That friend of my daughter is only 9 years old.
I was surprised to see someone so young on there because it really is an adult platform and there are age limits for a reason. I asked my girls about it and they shrugged and told me this girl is allowed to do whatever she wants on the internet, her mum doesn’t have rules as I do.
Not only does she have an Instagram account, but she’s also on Facebook and Snapchat too!
The internet isn’t the only place the rules of this particular household don’t match up with mine, and I have no reason to doubt they were telling the truth.
I have had to ban playdates and say no to sleepovers because there are no rules and boundaries over there, and ain’t nobody got time for that.
But wait a minute. Back it up a bit there, little ladies… SNAP FREAKING CHAT?! You know, the one where the pictures are erased after they are sent? That would be a pedo’s dream app. What could a child possibly need to use Snapchat for?
Especially when none of her real-life same-aged friends would ever be allowed on it to talk to her in a month of Sundays.
This, of course, resulted in a tale of woe from them about how this girl would call them “babies” because they weren’t all over social media like she was.
Yeah, tell your story walking because I am not going to budge one inch on this one, kids.
I am a hard arse about what I will and will not allow my kids to do online and I make no apologies for it.
Other parents can be as permissive and lax about online safety as they want with their children, but those minimum age requirements stated in a social media network’s user terms and conditions are there for a reason.
I wasn’t born yesterday. I’ve been using the internet since 1995. I’ve seen everything that’s awesome online, and all the shitty, dodgy things as well.
Before social media was even a thing, I knew I was going to be hardcore about monitoring my kids’ internet usage.
And that was when I was just worried about them accessing pornography, chat rooms with sexual predators, and general internet weirdness.
Enter social media and there’s a whole other minefield that I hadn’t considered 11 years ago when I had my first baby.

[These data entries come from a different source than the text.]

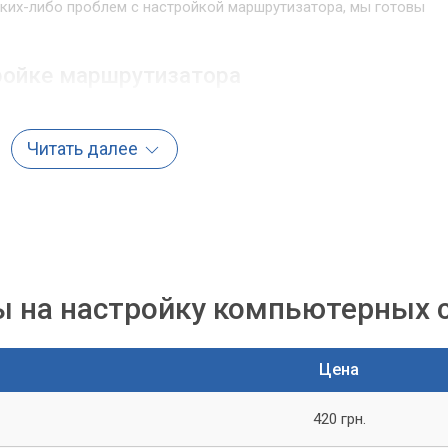
аких-либо проблем с настройкой маршрутизатора, мы готовы
ройке маршрутизатора
полняем следующие работы:
Читать далее
ти интернет и вашей домашней сети
ршрутизатора
ая защиту сети паролем
рутизатора и всех подключенных устройств
тройки маршрутизатора
 на настройку компьютерных 
затора вы можете связаться с нами по телефону или через наш
вызова мастера на дом, который быстро и качественно выполн
Цена
 привезти маршрутизатор к нам в сервисный центр.
420 грн.
Компьютерный Мастер»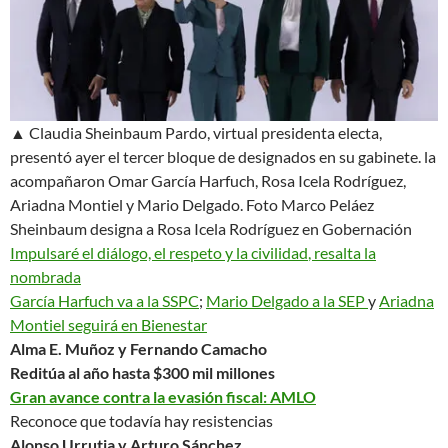
▲ Claudia Sheinbaum Pardo, virtual presidenta electa,
presentó ayer el tercer bloque de designados en su gabinete. la
acompañaron Omar García Harfuch, Rosa Icela Rodríguez,
Ariadna Montiel y Mario Delgado.
Foto Marco Peláez
Sheinbaum designa a Rosa Icela Rodríguez en Gobernación
Impulsaré el diálogo, el respeto y la civilidad
, resalta la
nombrada
García Harfuch va a la SSPC
;
Mario Delgado a la SEP
y
Ariadna
Montiel seguirá en Bienestar
Alma E. Muñoz y Fernando Camacho
Reditúa al año hasta $300 mil millones
Gran avance contra la evasión fiscal: AMLO
Reconoce que todavía hay resistencias
Alonso Urrutia y Arturo Sánchez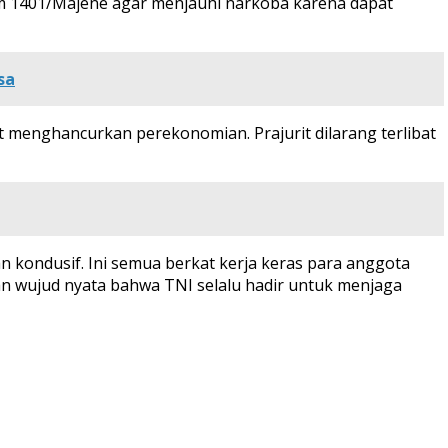
m 1401/Majene agar menjauhi narkoba karena dapat
sa
pat menghancurkan perekonomian. Prajurit dilarang terlibat
n kondusif. Ini semua berkat kerja keras para anggota
an wujud nyata bahwa TNI selalu hadir untuk menjaga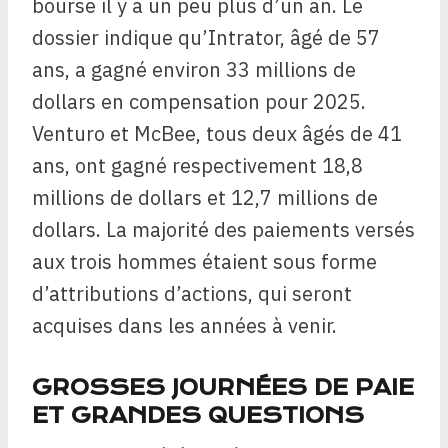
bourse il y a un peu plus d’un an. Le
dossier indique qu’Intrator, âgé de 57
ans, a gagné environ 33 millions de
dollars en compensation pour 2025.
Venturo et McBee, tous deux âgés de 41
ans, ont gagné respectivement 18,8
millions de dollars et 12,7 millions de
dollars. La majorité des paiements versés
aux trois hommes étaient sous forme
d’attributions d’actions, qui seront
acquises dans les années à venir.
GROSSES JOURNÉES DE PAIE
ET GRANDES QUESTIONS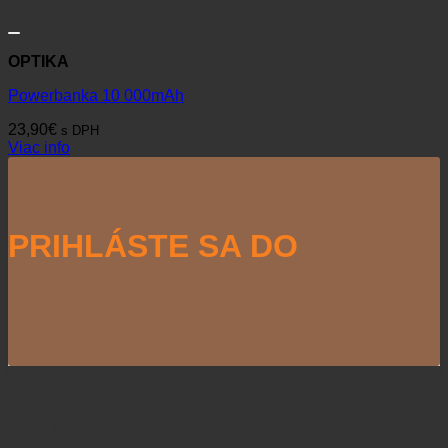
OPTIKA
Powerbanka 10 000mAh
23,90
€
s DPH
Viac info
PRIHLÁSTE SA DO
NEWSLETTERU
Naši partneri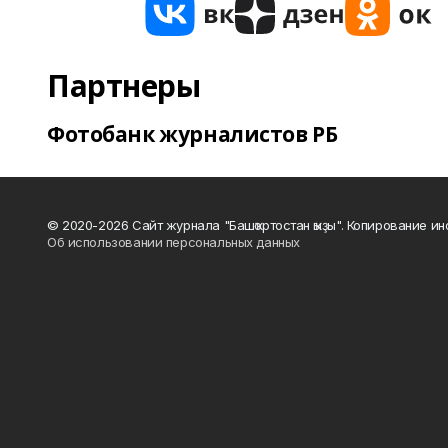
Партнеры
Фотобанк журналистов РБ
© 2020-2026 Сайт журнала "Башҡортостан ҡыҙы". Копирование и
Об использовании персональных данных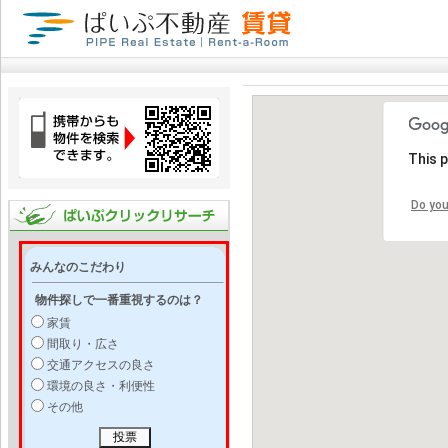
This 
Do you
みんなのこだわり
物件探しで一番重視するのは？
家賃
間取り・広さ
交通アクセスの良さ
環境の良さ・利便性
その他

But the premise is the same: it’s all about having hardcore rules and being prepared to put your money where your mouth is because you’re the parent.

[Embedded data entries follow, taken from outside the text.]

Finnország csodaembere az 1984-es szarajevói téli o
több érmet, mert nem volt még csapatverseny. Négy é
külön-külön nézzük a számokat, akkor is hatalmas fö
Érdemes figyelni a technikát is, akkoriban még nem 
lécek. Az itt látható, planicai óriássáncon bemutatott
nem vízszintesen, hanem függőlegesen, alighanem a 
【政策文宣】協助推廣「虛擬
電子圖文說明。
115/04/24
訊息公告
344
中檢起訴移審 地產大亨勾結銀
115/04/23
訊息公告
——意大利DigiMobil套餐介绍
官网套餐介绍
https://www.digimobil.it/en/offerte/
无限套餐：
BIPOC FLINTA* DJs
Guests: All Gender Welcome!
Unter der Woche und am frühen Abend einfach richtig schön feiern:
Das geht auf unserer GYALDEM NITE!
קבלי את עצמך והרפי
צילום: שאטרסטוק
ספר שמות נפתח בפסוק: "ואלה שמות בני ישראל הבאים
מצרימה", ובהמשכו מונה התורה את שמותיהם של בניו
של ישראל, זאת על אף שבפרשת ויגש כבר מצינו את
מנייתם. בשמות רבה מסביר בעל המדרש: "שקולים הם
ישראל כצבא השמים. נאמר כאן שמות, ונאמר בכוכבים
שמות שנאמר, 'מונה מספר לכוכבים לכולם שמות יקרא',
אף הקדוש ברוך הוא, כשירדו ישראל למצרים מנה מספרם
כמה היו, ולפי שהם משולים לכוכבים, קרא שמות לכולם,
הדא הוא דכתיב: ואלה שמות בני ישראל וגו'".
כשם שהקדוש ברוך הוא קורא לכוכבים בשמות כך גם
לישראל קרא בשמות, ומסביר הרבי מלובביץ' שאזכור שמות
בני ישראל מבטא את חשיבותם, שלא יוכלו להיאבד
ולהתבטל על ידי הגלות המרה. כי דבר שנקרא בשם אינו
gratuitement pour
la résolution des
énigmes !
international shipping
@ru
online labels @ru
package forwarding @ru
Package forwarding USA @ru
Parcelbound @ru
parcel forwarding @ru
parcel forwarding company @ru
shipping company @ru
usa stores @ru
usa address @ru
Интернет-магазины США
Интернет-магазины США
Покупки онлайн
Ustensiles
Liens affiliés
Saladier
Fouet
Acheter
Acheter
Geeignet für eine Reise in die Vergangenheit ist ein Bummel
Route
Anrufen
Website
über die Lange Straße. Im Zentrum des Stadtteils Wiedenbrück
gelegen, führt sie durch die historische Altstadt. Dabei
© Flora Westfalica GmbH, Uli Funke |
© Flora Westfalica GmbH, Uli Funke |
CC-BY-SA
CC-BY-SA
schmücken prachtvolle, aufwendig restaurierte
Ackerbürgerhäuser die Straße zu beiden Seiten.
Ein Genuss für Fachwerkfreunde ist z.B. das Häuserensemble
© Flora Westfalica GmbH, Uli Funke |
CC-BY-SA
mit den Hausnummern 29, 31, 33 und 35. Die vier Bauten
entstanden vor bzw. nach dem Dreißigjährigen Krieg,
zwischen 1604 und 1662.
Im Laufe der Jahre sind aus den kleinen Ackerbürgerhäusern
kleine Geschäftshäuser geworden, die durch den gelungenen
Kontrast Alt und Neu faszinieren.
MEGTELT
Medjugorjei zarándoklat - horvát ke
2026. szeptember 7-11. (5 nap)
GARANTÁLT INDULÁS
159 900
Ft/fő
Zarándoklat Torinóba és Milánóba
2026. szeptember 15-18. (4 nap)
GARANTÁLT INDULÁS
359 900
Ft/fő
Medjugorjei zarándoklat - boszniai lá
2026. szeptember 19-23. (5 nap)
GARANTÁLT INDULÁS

Any mum who could just let their kids float around the internet unsupervised has either never really looked at the internet and is naive, or just doesn’t give a stuff.
Kids can access all sorts of stuff on their tablets and laptops and other devices.
But you know what? They can’t access anything on their devices if you take them away from them. My middle daughter has learned this the hard way. She attempted to sign up for a chat site in violation of our household internet usage rules. She got a stern warning.
Then, a few months later, she attempted to set a Twitter account up for herself. She lost access to her tablet for several months.
There have been no other incidents since then, but I am vigilant and keep an eagle eye on what they are up to online.
Another mum I know doesn’t see the big deal.
She thinks that if you lock their privacy settings up as tight as tight can be, there’s not much that can go wrong for them on social media.
She says if you friend your kids on social media, you can keep a good eye on what they are doing.
Here’s the thing: I don’t really want my kids, at their ages, being my friends on social media anyway.
They don’t need to be part of the conversations I have with my adult friends on social media which range from gross to very sweary.
There is absolutely zero benefits for primary school children to be on there, but a helluva lot of terrible consequences for them if they are.
Even offline, I’m not overly interested in being their friends.
I’m their parent, not their mate. Maybe when they’re older we’ll have a friendship. We get along well, but first and foremost, I’m there to look out for them in a way their friends never can or will. A few weeks ago another young girl followed my Instagram account.
I didn’t know her, but her profile information said she was 8 years old, a dancer and “sexy”.
I wondered if her parents knew she was on there or if they were actually okay with her presenting like that in a sea of so many potential predators.